Warren Buffett Should Consider Goldman Sachs... Again
NEW YORK (TheStreet) -- It's time for Warren Buffett to consider diversifying his investment in regional banks by buying up shares of Goldman Sachs(GS) , after the standalone investment bank reported far better than expected earnings that included growth across its key trading and banking businesses and a tight control on expenses.
Buffett, whose top financial sector holding is Wells Fargo (WFC) , might want to break his principles on investing only in banks with simple business models and use Goldman as a way to benefit from low interest rates.
Goldman's management of its expenses and a predictable focus on share buybacks has the nation's top investment bank fulfilling some key criteria of the 'Oracle of Omaha's' investing principles.
In fourth quarter earnings, Goldman Sachs reported better than expected adjusted earnings of $2.89 billion, on revenue of $9.24 billion, beating estimates of $1.78 billion and $7.83 billion respectively.
Adjusted earnings per share of $5.60, nearly doubled an adjusted estimate of $3.66 a share, according to analyst forecasts compiled by Bloomberg. Earnings at Goldman reflected growth in top line profitability and strong legwork done on bottom line expense.
It's the latter which might peak Buffett's interest and signal that Goldman Sachs is a changed bank from when the 'Oracle' took a multi-billion dollar preferred stake in the firm to help it survive the financial crisis.

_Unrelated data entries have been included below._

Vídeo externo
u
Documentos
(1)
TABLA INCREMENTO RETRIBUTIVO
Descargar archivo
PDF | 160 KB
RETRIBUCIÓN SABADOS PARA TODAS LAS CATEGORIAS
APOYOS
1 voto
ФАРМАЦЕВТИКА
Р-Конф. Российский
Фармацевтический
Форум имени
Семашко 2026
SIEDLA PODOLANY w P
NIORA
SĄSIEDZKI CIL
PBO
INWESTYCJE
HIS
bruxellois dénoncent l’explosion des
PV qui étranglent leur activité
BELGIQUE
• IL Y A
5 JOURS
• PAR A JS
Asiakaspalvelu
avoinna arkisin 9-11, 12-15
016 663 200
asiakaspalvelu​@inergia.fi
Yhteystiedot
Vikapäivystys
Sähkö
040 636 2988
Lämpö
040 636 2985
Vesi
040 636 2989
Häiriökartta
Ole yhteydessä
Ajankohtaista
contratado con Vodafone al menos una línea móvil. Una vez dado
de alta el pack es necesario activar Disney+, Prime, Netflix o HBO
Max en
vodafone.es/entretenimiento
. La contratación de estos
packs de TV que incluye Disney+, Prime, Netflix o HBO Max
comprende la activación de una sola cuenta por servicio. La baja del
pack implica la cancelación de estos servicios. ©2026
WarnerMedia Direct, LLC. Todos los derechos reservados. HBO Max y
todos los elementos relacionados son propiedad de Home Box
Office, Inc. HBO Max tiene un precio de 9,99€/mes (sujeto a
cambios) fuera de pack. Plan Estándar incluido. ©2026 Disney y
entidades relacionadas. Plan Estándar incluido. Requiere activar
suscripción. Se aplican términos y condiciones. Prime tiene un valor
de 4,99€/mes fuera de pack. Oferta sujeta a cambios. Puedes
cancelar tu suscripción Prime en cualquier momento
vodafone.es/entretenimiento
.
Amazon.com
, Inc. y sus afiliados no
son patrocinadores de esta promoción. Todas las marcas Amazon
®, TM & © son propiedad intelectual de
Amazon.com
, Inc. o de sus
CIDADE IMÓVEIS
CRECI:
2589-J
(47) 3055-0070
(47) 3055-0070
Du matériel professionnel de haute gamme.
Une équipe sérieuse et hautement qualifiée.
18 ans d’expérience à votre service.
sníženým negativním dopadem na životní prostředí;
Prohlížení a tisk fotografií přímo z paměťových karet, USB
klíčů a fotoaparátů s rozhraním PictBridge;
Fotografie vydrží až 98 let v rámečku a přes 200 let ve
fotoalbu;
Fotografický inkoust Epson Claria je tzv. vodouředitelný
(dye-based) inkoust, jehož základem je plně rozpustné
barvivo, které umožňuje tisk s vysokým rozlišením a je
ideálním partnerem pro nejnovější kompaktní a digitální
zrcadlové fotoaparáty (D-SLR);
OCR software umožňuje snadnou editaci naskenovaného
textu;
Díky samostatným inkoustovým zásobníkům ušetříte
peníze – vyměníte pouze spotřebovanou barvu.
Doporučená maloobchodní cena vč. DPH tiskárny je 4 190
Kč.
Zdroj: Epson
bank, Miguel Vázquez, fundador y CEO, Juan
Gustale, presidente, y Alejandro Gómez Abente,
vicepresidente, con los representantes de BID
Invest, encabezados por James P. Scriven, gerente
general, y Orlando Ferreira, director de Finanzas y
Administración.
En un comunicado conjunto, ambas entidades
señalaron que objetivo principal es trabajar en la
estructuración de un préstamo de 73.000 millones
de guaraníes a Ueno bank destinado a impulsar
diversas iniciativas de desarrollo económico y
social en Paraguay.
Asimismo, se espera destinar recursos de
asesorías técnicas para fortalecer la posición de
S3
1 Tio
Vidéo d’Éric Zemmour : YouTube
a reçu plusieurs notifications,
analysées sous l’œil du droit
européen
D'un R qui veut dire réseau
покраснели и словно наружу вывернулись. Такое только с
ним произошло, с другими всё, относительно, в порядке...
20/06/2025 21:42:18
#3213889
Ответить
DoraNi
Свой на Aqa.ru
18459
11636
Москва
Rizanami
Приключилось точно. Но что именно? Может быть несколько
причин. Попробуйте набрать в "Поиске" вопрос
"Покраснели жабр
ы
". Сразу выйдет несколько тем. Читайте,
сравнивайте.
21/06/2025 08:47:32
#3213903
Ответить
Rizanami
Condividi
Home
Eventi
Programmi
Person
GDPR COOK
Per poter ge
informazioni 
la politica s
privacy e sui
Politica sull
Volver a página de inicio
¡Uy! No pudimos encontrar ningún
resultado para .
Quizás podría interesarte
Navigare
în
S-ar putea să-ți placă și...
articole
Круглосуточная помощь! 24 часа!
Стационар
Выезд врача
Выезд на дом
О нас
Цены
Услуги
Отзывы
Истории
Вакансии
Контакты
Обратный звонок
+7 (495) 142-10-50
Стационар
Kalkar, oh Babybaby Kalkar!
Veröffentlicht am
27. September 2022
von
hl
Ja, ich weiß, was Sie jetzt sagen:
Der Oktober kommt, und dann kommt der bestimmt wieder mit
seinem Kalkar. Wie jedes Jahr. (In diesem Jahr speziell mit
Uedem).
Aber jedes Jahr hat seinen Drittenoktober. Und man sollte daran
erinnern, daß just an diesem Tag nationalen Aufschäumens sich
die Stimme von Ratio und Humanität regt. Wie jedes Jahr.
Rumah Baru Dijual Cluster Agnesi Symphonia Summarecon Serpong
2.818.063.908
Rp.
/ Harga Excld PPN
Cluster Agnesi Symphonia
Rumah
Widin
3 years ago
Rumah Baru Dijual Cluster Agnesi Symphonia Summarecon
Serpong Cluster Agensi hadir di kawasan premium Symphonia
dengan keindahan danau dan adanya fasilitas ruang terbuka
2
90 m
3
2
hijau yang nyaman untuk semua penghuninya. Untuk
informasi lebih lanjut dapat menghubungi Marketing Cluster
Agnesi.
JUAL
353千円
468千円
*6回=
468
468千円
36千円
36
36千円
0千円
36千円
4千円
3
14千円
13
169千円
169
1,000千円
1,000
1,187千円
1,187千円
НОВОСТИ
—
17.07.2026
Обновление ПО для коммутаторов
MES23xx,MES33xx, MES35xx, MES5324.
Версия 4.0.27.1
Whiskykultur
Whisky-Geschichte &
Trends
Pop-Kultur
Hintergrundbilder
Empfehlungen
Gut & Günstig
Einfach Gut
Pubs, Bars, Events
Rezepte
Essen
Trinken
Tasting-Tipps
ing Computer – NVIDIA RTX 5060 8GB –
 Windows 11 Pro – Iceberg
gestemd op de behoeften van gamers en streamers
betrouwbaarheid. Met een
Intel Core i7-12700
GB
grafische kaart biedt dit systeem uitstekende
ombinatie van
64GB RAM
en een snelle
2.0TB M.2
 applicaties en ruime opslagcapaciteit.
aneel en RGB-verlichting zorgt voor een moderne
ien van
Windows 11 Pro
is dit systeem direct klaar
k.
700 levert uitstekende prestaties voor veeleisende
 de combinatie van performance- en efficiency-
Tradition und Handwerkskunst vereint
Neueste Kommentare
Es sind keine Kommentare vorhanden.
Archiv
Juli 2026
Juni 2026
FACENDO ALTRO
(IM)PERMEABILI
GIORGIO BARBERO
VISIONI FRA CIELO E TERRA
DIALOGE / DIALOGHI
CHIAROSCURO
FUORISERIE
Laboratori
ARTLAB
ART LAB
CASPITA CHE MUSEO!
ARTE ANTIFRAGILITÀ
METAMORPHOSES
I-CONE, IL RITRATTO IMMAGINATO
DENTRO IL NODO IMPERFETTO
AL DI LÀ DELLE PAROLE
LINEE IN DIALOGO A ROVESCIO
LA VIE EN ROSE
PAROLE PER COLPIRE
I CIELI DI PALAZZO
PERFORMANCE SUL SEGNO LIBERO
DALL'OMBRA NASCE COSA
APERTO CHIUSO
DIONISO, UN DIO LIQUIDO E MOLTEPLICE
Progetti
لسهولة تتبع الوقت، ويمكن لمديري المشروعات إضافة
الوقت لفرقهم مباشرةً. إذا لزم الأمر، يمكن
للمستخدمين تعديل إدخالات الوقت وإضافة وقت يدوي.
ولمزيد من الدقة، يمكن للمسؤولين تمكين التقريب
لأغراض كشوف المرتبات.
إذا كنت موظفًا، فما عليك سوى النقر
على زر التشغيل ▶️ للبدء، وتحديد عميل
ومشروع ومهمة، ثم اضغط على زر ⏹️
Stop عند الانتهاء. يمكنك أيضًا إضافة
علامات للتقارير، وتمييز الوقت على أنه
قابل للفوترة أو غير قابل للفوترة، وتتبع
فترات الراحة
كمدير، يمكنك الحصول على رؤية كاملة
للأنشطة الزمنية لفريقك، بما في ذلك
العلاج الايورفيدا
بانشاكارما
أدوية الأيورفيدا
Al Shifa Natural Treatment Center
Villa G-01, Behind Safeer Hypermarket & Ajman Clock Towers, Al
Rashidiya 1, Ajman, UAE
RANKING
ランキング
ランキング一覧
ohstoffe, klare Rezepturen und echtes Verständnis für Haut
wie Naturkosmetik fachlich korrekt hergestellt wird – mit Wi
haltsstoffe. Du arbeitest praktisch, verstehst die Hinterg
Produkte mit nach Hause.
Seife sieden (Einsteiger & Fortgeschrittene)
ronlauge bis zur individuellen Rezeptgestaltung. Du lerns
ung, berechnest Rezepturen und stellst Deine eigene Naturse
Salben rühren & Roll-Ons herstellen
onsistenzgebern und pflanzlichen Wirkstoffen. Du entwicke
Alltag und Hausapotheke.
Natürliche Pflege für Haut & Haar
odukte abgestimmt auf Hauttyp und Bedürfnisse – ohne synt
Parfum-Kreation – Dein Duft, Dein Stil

In contrast to a pre-crisis era on Wall Street, Goldman Sachs is doing the heavy lifting to drive overall expense lower. Headcount reductions and relocations of back office staff to low cost financial centers helped Goldman Sachs drive overall expense as a proportion of revenue to below 40%, exceeding analyst estimates.
While the absolute amount of expense was unchanged from 2011 levels, Goldman's falling expense ratios reflect operating leverage, especially in some investment banking and trading businesses.